Whether they be attorneys, planners, engineers or department heads – when they breach the disclosure requirements, the ethics code should go beyond merely the sanctions it can impose. In addition to sanctions, the ethics code should give official notice to the professional organizations of which the official, found to violate the town’s ethics code, is a member, be it the Suffolk County Bar Association, the American Institute of Certified Planners, the American Institute of CPAs, etc.
For anyone in a profession who is ethically challenged, the prospect of a complaint to their professional associations will serve as a compelling deterrent. Such a complaint will usually trigger a separate investigation by the professional association.
Next consider the legions of outside consultants who are barely covered by Riverhead’s ethics code. For better or worse, Riverhead increasingly relies on well (over)-paid consultants. What if an outside consultant fails to disclose a conflict of interest in his/her work for the town, and that failure is later discovered?
This is why the town should adopt a code revision mandating publication of any consultant’s conflict of interest which that consultant failed to disclose when later discovered, even if not discovered until up to two or three years after it occurred. Post this information about the outside consultant’s failure to disclose on the town’s website, in statements to press and other media. Revise the code further to bar the town’s hiring of the errant consultant for a period of three or even five years.

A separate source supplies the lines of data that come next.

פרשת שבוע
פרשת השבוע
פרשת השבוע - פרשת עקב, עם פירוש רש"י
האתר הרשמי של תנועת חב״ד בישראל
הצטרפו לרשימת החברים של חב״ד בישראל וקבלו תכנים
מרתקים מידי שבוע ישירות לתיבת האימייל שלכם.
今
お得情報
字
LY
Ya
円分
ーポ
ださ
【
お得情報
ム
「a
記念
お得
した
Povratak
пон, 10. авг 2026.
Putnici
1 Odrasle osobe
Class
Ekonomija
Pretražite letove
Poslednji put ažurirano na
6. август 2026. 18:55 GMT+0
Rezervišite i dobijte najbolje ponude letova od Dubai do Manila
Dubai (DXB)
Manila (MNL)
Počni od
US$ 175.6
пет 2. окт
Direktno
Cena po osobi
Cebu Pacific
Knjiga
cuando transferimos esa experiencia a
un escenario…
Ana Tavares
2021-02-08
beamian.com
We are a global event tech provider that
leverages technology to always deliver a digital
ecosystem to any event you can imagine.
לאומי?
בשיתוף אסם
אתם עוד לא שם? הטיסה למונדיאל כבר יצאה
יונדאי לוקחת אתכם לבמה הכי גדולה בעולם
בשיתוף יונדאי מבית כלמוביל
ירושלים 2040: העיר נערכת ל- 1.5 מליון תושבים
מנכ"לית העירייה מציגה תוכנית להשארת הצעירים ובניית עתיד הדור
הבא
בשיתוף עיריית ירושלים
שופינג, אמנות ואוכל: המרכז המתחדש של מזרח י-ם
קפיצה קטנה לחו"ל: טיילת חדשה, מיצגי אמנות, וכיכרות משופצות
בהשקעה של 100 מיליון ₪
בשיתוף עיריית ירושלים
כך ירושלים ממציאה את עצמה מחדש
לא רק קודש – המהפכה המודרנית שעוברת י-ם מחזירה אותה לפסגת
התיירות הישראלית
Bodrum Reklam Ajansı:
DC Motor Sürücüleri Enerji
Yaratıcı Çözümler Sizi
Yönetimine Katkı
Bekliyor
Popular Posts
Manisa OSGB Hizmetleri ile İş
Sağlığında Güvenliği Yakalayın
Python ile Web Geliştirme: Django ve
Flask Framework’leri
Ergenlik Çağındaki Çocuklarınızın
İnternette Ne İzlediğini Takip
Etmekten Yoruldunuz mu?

This creates a strong incentive for outside consultants to disclose when appropriate.
The town code of ethics also needs to catch up with the age of technology. While there is much room for the code’s improvement in this regard, let’s consider for now the role of e-mails.
Both personal e-mails containing town business, and town server e-mails, are subject to public scrutiny through the Freedom of Information Law. To use personal e-mails for town business, however, can hinder access by the public, particularly if those personal e-mails are not saved.
The town email server automatically archives town e-mails in order to be accessible as required by law. There’s no such safeguard for town business on an official’s or employee’s personal email account. There is enormous potential for neglect and abuse by many town officials in their private server e-mails. Amend the code of ethics to prohibit entirely the use of personal email accounts and servers for town business.
Finally, there’s the town ethics code’s “revolving door” policy. As currently written, it allows former town officials and employees to represent others before town agencies and boards after waiting a brief six months from when they leave office, or the town’s employ. The Model Code Of Ethics recommends that this waiting period be no less than two years. This two-year ethical standard should be Riverhead’s as well.
There are a host of other areas of Riverhead’s ethics code that cry out for attention. Only a bare minimum have been here considered. So let’s close with this suggestion: Using the Model Ethics Code as guidance, Riverhead’s town board should update and revise the town’s ethics code. A citizens group of volunteers would be a credible vehicle for recommendations. Post a draft of needed amendments for public reaction and input.
A meaningful, potent ethics code would be well worth the effort. Clearly, it would serve Riverhead well. In itself, it would raise the status of everyone connected with town hall and the decisions they make from day to day. Above all, it would strengthen, if not restore, the shaken confidence of the people of Riverhead in their government.